処理対象の行 -
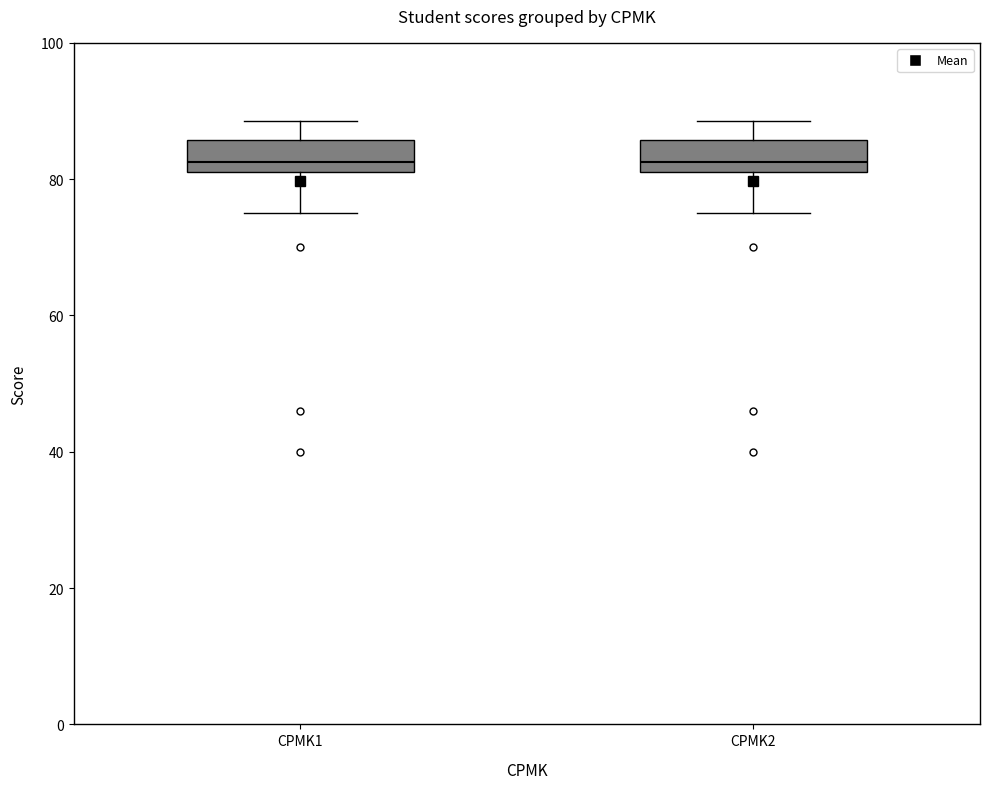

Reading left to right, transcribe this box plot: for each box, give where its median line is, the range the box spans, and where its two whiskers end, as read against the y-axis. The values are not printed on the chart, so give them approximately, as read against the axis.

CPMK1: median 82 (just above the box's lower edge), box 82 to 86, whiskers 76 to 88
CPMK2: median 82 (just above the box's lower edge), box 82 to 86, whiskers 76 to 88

---

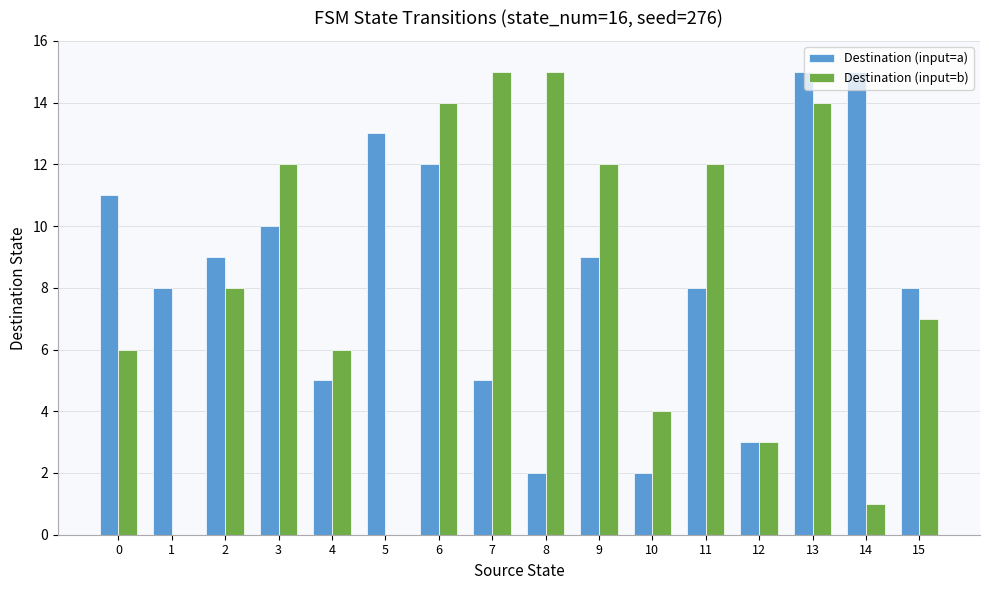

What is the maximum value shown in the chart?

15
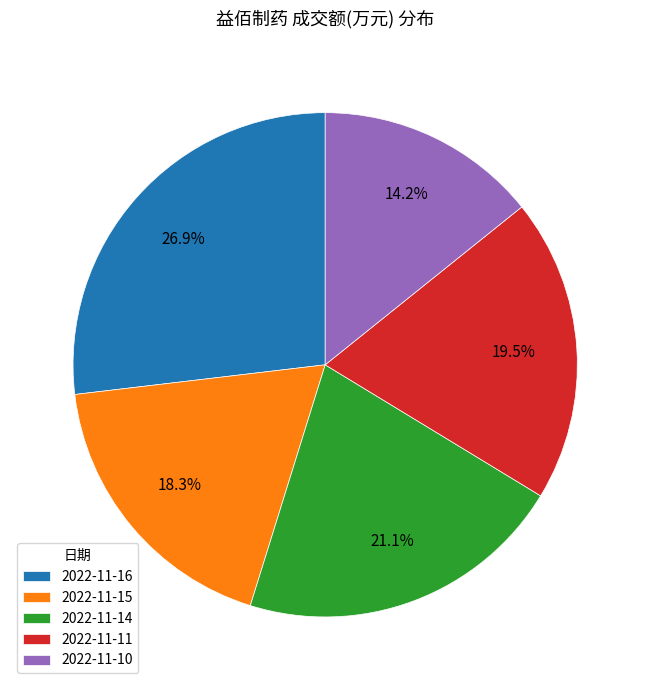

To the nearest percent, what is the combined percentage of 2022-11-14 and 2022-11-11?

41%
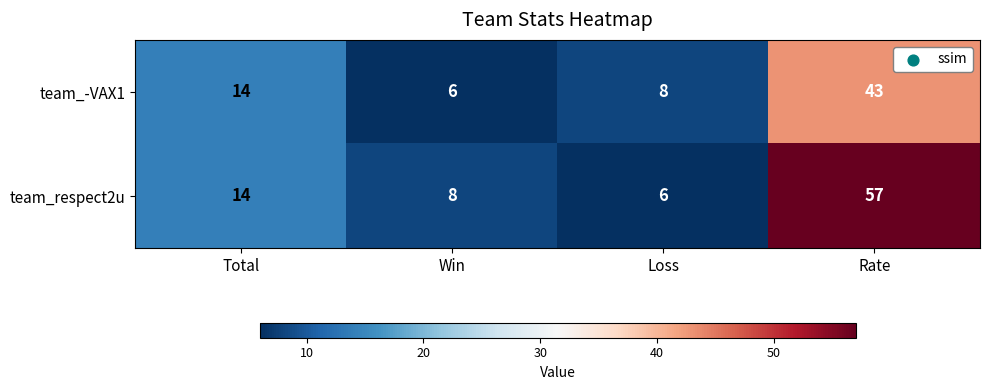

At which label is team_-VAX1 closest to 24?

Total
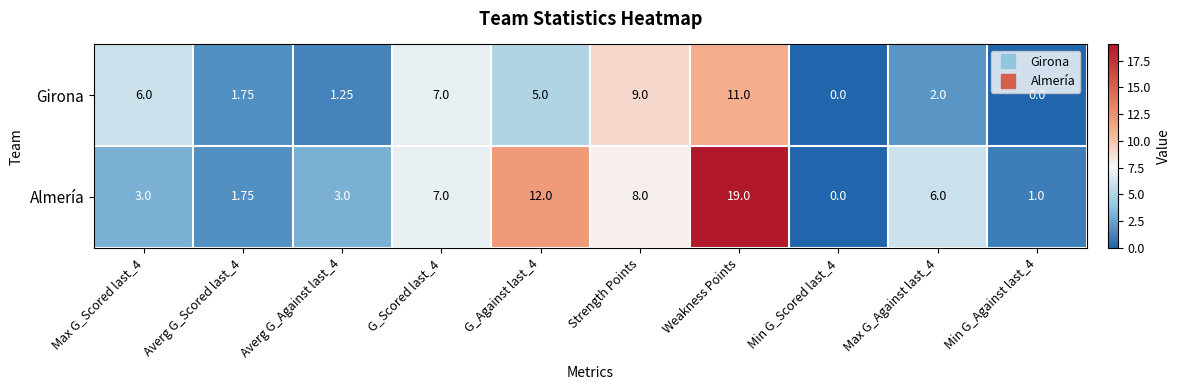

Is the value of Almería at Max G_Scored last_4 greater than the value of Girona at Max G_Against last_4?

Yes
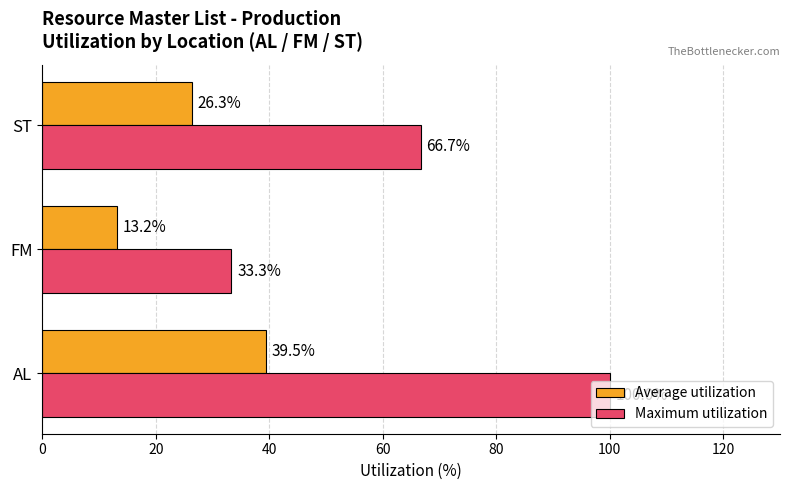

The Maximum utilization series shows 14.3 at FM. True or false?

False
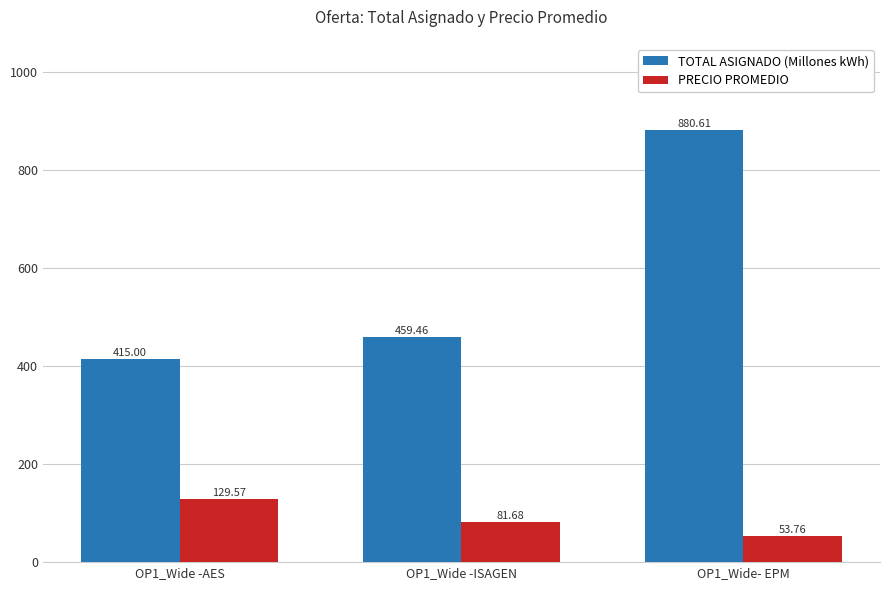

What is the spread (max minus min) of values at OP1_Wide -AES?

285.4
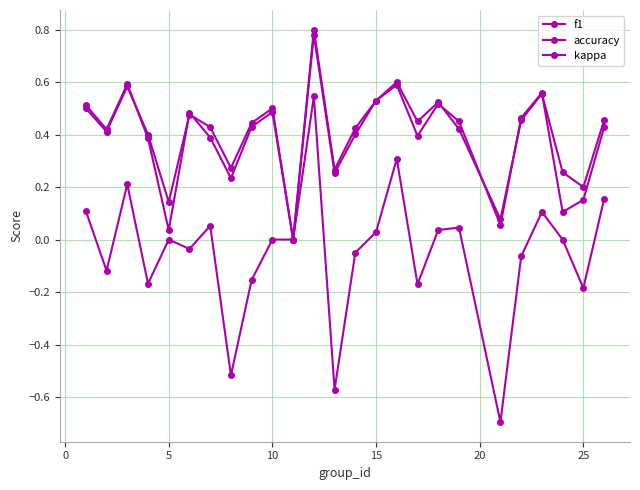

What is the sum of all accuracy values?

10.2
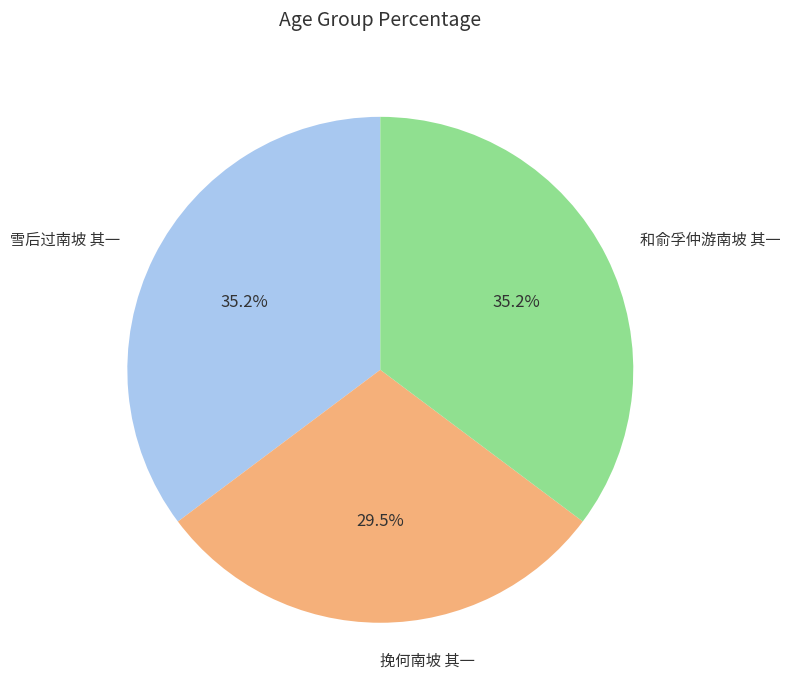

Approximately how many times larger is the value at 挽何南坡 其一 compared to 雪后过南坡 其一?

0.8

作業内容 -
上の行のうち、文字列「lower」を含むものをすべて抜き出す。

出力 -
CPMK1: median 82 (just above the box's lower edge), box 82 to 86, whiskers 76 to 88
CPMK2: median 82 (just above the box's lower edge), box 82 to 86, whiskers 76 to 88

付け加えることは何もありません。